U.S.Trade Representative Michael Froman recently announced that the Obama administration is proceeding with a labor enforcement case against Guatemala. The case arises under the Labor Provisions of the U.S.-Dominican Republic-Central America Free Trade Agreement (“CAFTA-DR”) and is the first case to be litigated under any free trade agreement. The CAFTA-DR is a free trade agreement the United States entered into with five Central American Countries; Costa Rica, El Salvador, Guatemala, Honduras, and Nicaragua and the Dominican Republic. Since its creation, the treaty has been used to create new economic opportunities by opening markets and promoting transparency in the region.
The thrust of this case rests on Chapter 16 of the CAFTA-DR. Chapter 16 outlines the parties shared commitment under the International Labor Organization to ensure internationally recognized labor norms. More specifically, article 16.2 contains an “enforce your own laws” standard: “A party shall not fail to effectively enforce its labor laws, through a sustained or recurring course of action or inaction, in a manner affecting trade between the parties, after the date of entry into force of this Agreement.”
It is apparent the United States has been concerned with the action or inaction of the Guatemala government in implementing its labor laws for a while now. In 2008 AFL-CIO and six Guatemalan labor unions filed a complaint with the U.S. Labor Department alleging that the Guatemalan government was failing to enforce its own labor laws, as required under the trade agreement. Then in 2011, due to Guatemala’s continued and apparent failure to comply with Article 16.2, the United States requested the establishment of an arbitral panel under the CAFTA-DR’s dispute settlement chapter. Soon thereafter, Guatemala and the United States agreed to suspend the arbitral panel in hopes an implementation and enforcement plan would be effective.
Through the Enforcement Plan, Guatemala promised to strength its labor inspections, streamline the process of sanctioning employers, increase labor law compliance by companies, and enforcement by labor court order. Guatemala has since failed to meet the terms of the Enforcement Plan, and therefore, is still in violation of Article 16 of CAFTA-DR. As such, The United States is expected to file a brief for the arbitration panel within four weeks.

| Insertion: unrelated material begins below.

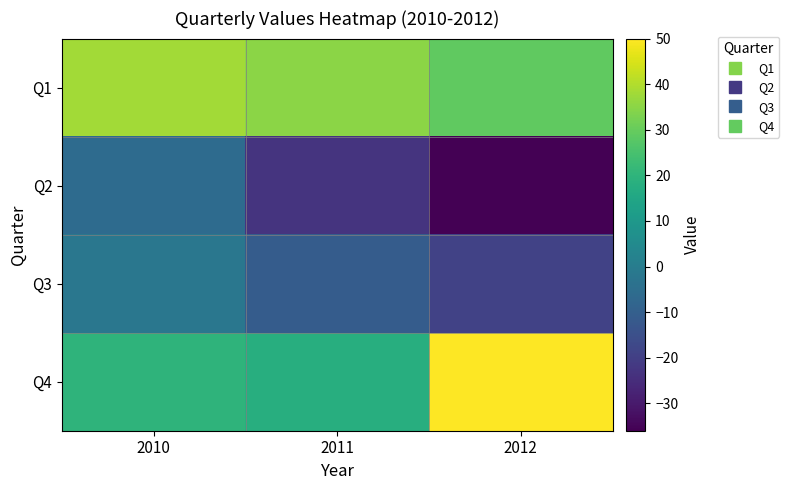

Reading left to right, extract all data points from this chart.

Q1: 2010=38	2011=35	2012=29
Q2: 2010=-6	2011=-23	2012=-36
Q3: 2010=-2	2011=-11	2012=-19
Q4: 2010=20	2011=18	2012=50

This step by the Obama Administration has been applauded by AFL-CIO President Richard Trumka who knows this arbitration could have important implications on the trade agreements currently being negotiated by the United State, such as the Trans-Pacific Partnership (“TPP”) and Transatlantic Trade and Investment Partnership (“TTIP”). Trumka hopes these treaties will include stronger labor protections with mechanisms that are powerful toprotect workers’ rights in a timely manner.

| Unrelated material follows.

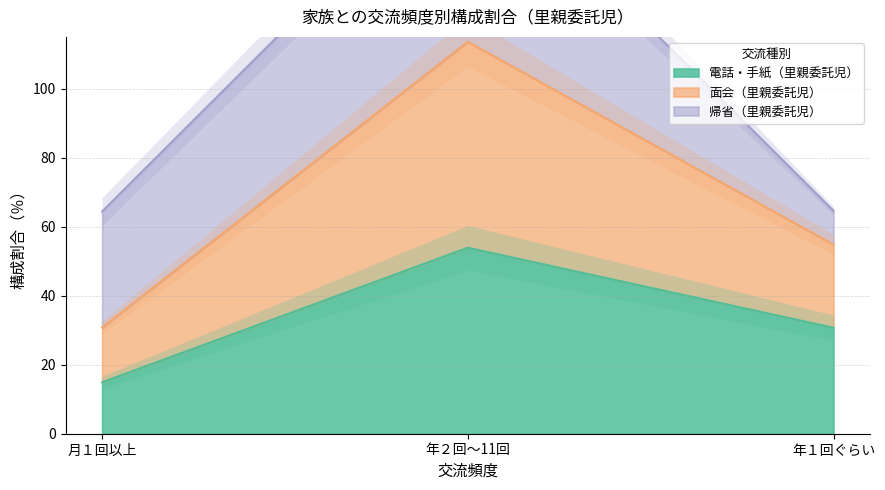

Which label corresponds to the largest value in the chart?

年２回～11回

Depending on the outcome of the arbitration, there may be an uptick in arbitral enforcement of treaties, and human rights provisions therein. But is this enough? Trumka’s statements suggest the arbitral panel and provisions of the CAFTA-DR are not strong enough protections for workers under a trade agreement. Is the arbitration a clear enough message to future trade partners that labor rights are fundamental to a trade relationship with the United States? If not, what provisions could be drafted into TPP or TTIP to ensure our future trade partners will meet their obligations and enforce labor rights?